→ WHAT THE TASK ASKS
From the entries below, reproduce exactly the line containing "908 80 124.9", the line containing "930 748 108.8", and every line in between, with nothing added.

→ TASK DATA
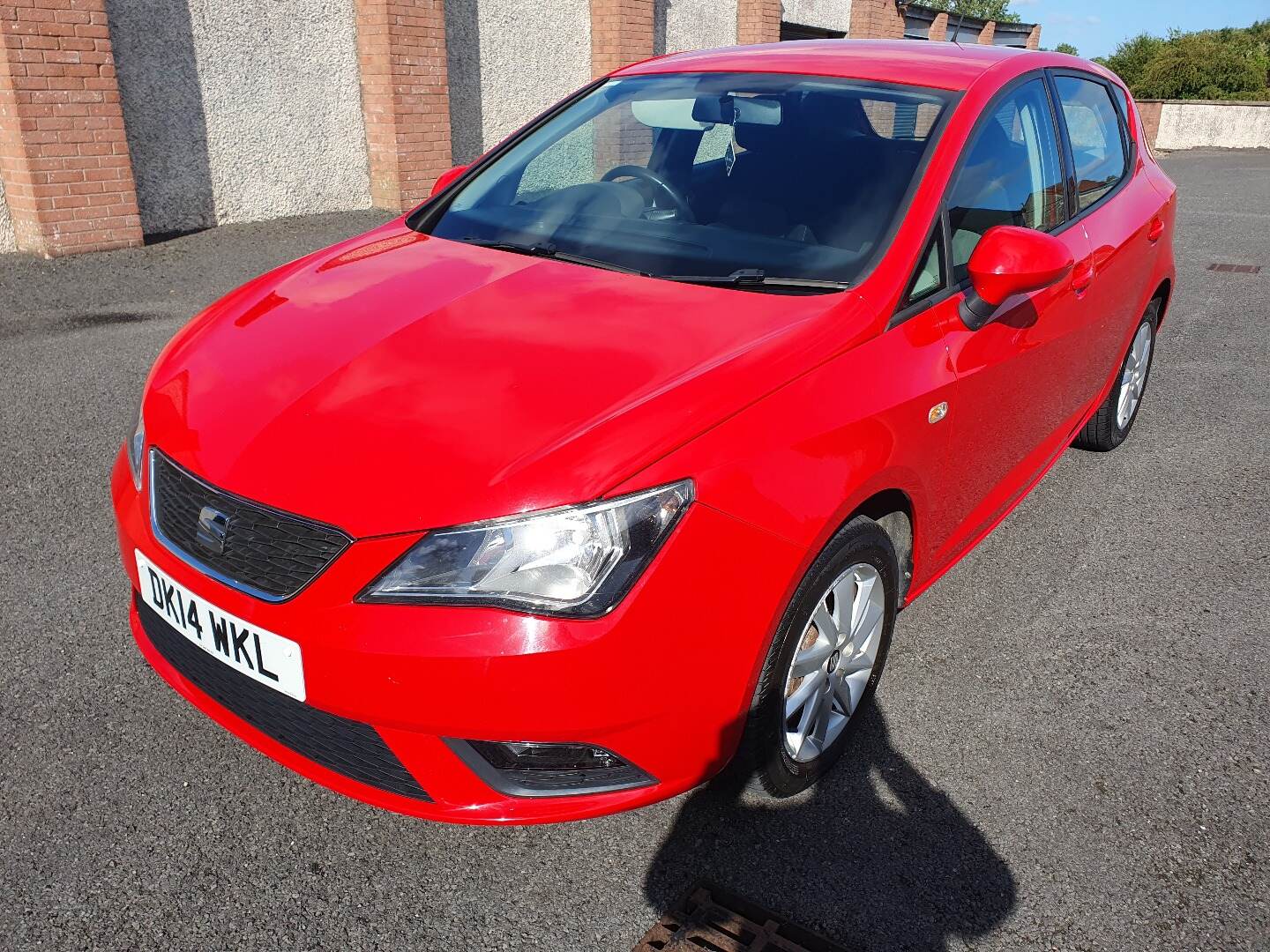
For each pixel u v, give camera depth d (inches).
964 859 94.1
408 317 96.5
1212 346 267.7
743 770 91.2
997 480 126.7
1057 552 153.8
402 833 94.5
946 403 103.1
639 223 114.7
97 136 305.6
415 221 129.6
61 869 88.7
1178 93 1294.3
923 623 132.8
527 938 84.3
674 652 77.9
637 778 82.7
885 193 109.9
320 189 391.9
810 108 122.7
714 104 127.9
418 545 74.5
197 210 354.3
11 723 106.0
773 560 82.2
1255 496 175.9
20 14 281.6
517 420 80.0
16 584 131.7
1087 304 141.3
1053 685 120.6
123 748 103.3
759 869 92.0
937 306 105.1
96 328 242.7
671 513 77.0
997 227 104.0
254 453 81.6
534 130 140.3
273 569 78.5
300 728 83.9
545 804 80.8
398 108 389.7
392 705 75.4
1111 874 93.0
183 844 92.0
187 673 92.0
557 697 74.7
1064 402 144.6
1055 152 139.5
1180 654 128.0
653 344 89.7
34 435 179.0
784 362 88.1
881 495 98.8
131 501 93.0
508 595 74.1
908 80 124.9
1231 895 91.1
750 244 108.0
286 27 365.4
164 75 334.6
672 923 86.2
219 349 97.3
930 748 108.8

* * *

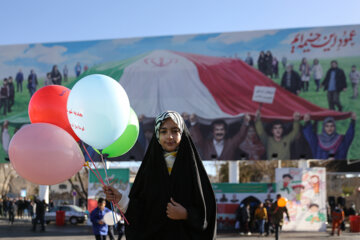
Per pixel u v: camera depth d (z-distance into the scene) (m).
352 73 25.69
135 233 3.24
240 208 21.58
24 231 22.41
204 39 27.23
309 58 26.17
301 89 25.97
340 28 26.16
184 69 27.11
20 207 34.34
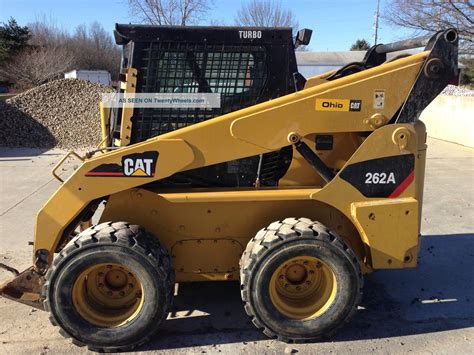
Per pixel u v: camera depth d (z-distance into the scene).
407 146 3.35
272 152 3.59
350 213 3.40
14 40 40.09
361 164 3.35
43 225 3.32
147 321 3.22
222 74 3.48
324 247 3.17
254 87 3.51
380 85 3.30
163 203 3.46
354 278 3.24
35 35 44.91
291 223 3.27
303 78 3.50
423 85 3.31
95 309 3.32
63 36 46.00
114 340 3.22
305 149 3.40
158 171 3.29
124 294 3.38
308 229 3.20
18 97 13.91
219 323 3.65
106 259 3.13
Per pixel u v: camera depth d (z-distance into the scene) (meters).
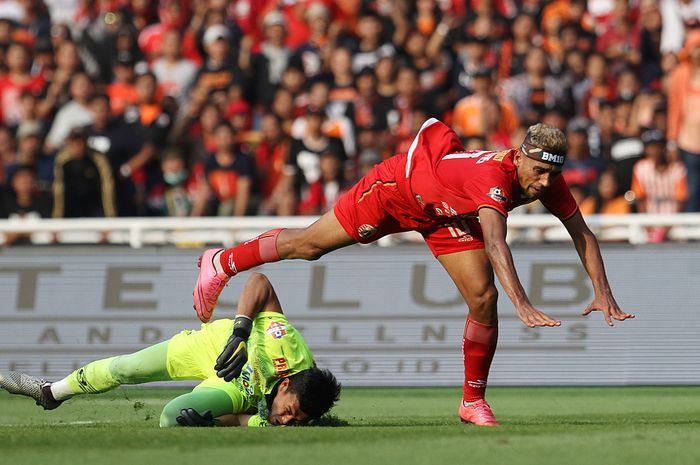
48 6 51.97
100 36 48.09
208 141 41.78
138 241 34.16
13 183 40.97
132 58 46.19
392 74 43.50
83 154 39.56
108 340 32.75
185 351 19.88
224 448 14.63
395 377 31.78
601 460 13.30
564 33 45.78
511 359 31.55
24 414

→ FINISHED EXERCISE
908 80 124.9
1231 895 91.1
750 244 108.0
286 27 365.4
164 75 334.6
672 923 86.2
219 349 97.3
930 748 108.8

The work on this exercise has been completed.